Considering that Parliament is in session and elections are due in crucial states of Punjab, UP and Gujarat next year, analysts have looked at this new mood of Dalit assertion from political lens. On the face of it, recent developments suggest that the BJP is in danger of losing any gains that PM Narendra Modi and party chief Amit Shah may have made so far.

The spontaneity of Dalit street protests in Uttar Pradesh has raised the prospect of all of them rallying behind Mayawati’s BSP and ignoring the BJP’s efforts to woo them. The SCs, comprising 21 per cent of the state population, form the core support base of BSP in which the BJP seemed to have made inroads in 2014 Lok Sabha polls. In Punjab too, where Dalits account for 32 per cent  of the population, they have emerged as a formidable social bloc with a strong reactive impulse.

The ramifications of their new assertiveness go beyond the realm of politics. The tale of Rohith Vemula, the Dalit student at Hyderabad University who was driven to suicide by the authorities, typifies something bigger and more tragic. 

The rub is that development in India has often meant a more unequal society, one that is deeply casteist and continues to institutionalise discrimination. With  self-proclaimed Ambedkar bhakt at the helm of the government, the Dalits might have expected a modicum of directional change in development  policies, but the two years of the Modi regime has only resulted in reversal of many of the gains made by them in the past few decades.

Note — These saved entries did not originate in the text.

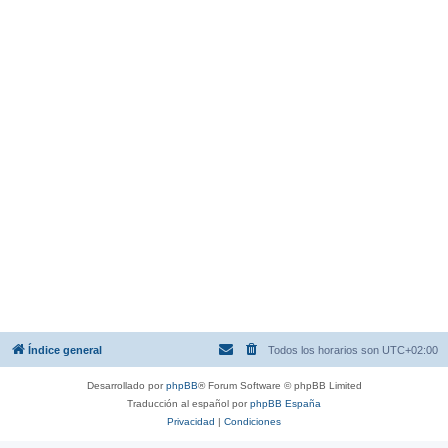
Índice general
Todos los horarios son
UTC+02:00
Desarrollado por
phpBB
® Forum Software © phpBB Limited
Traducción al español por
phpBB España
Privacidad
|
Condiciones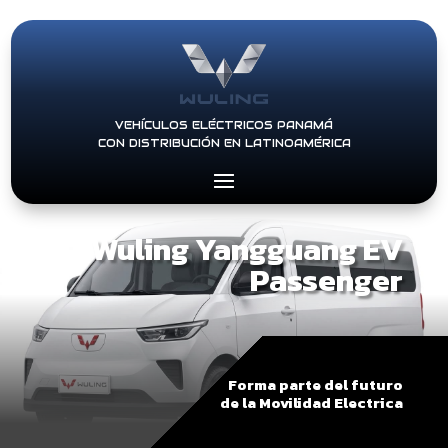
VEHÍCULOS ELÉCTRICOS PANAMÁ
CON DISTRIBUCIÓN EN LATINOAMÉRICA
Wuling Yangguang EV
Passenger
Forma parte del futuro
de la Movilidad Electrica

The reality is that for centuries, the Dalits had been doing all the dirty work, so that others could continue with their notions of ritual purity. Recent protests signify a change. In Gujarat alone, hundreds of dead bovines have been left rotting since July 11, leaving citizens and officials aghast. If the Dalits in other parts of the country follow suit, India may have a severe civic crisis at hand. For, even today, the most revolting of its sanitary tasks are carried out by them.

Unfortunately,  Dalit political parties in North and Central India have overwhelmingly relied on identity politics. While claiming to fight for their recognition and calling for equal respect, they have ignored the issue of redistribution. This may have boosted the social and economic standing of Dalits better situated in terms of class, but has failed to improve the lives of the majority. Their quest for equal treatment will remain limited so long as it lacks redistributive politics that addresses exploitative economic relations in Indian society.